* start PROVIDED INFORMATION *

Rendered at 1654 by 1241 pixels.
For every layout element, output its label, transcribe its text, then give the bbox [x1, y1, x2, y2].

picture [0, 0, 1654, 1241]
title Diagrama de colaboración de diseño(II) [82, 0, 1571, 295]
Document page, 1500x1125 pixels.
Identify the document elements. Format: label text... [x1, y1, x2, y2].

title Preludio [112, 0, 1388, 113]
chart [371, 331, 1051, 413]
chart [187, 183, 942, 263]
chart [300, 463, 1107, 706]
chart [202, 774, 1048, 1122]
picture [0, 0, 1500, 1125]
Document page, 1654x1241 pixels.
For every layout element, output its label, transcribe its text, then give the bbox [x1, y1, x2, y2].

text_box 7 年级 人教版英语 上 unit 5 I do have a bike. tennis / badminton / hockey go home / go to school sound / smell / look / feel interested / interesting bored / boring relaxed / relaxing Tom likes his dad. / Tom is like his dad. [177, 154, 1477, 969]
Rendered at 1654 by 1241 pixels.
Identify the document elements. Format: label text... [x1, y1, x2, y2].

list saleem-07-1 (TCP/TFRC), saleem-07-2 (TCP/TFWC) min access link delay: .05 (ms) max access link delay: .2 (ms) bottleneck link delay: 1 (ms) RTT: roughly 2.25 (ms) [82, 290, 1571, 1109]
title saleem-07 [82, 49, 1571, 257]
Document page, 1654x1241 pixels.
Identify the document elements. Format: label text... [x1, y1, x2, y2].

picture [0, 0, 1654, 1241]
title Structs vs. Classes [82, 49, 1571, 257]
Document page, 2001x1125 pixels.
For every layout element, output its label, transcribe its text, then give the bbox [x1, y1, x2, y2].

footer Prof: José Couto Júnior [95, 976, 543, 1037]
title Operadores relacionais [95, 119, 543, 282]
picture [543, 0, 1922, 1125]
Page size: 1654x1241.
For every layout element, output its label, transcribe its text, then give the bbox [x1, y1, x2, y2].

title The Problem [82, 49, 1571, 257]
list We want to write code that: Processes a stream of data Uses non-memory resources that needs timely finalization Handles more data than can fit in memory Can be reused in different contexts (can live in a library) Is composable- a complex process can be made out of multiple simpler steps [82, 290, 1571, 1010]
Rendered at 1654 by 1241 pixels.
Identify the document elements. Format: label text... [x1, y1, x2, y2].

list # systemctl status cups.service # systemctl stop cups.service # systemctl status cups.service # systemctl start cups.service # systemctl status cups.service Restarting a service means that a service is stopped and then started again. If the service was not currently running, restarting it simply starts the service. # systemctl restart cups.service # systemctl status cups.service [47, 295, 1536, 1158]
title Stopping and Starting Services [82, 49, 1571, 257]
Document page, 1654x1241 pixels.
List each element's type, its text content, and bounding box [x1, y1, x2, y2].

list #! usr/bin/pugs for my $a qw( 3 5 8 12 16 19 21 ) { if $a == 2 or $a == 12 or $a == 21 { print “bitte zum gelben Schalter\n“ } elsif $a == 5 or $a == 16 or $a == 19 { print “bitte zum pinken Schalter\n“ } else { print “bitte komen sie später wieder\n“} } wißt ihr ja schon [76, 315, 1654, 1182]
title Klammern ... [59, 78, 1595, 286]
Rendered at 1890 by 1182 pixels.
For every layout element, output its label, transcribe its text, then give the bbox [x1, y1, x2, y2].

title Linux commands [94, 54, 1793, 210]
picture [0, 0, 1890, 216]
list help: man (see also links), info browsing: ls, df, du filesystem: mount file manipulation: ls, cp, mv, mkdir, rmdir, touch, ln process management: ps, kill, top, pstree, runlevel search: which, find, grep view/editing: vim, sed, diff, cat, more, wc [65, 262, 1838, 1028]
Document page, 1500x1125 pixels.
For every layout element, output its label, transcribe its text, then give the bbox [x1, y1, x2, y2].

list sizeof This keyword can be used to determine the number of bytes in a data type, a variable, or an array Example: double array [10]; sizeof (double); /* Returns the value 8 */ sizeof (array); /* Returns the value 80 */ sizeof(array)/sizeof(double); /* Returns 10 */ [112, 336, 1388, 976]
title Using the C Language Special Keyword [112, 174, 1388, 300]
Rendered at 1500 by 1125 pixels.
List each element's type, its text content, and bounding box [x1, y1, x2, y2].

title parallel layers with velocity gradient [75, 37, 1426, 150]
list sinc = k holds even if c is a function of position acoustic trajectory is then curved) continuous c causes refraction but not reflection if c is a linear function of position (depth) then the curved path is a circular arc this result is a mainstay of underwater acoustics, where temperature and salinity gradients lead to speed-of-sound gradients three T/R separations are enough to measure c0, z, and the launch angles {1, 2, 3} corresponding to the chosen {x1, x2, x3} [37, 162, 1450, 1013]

* end PROVIDED INFORMATION *

*EXERCISE DESCRIPTION*
Write out again the lines starting at the one containing "Page size: 1654x1241." and ending at the one containing "title Stopping and", both included.

*RESPONSE TO THE TASK*
Page size: 1654x1241.
For every layout element, output its label, transcribe its text, then give the bbox [x1, y1, x2, y2].

title The Problem [82, 49, 1571, 257]
list We want to write code that: Processes a stream of data Uses non-memory resources that needs timely finalization Handles more data than can fit in memory Can be reused in different contexts (can live in a library) Is composable- a complex process can be made out of multiple simpler steps [82, 290, 1571, 1010]
Rendered at 1654 by 1241 pixels.
Identify the document elements. Format: label text... [x1, y1, x2, y2].

list # systemctl status cups.service # systemctl stop cups.service # systemctl status cups.service # systemctl start cups.service # systemctl status cups.service Restarting a service means that a service is stopped and then started again. If the service was not currently running, restarting it simply starts the service. # systemctl restart cups.service # systemctl status cups.service [47, 295, 1536, 1158]
title Stopping and Starting Services [82, 49, 1571, 257]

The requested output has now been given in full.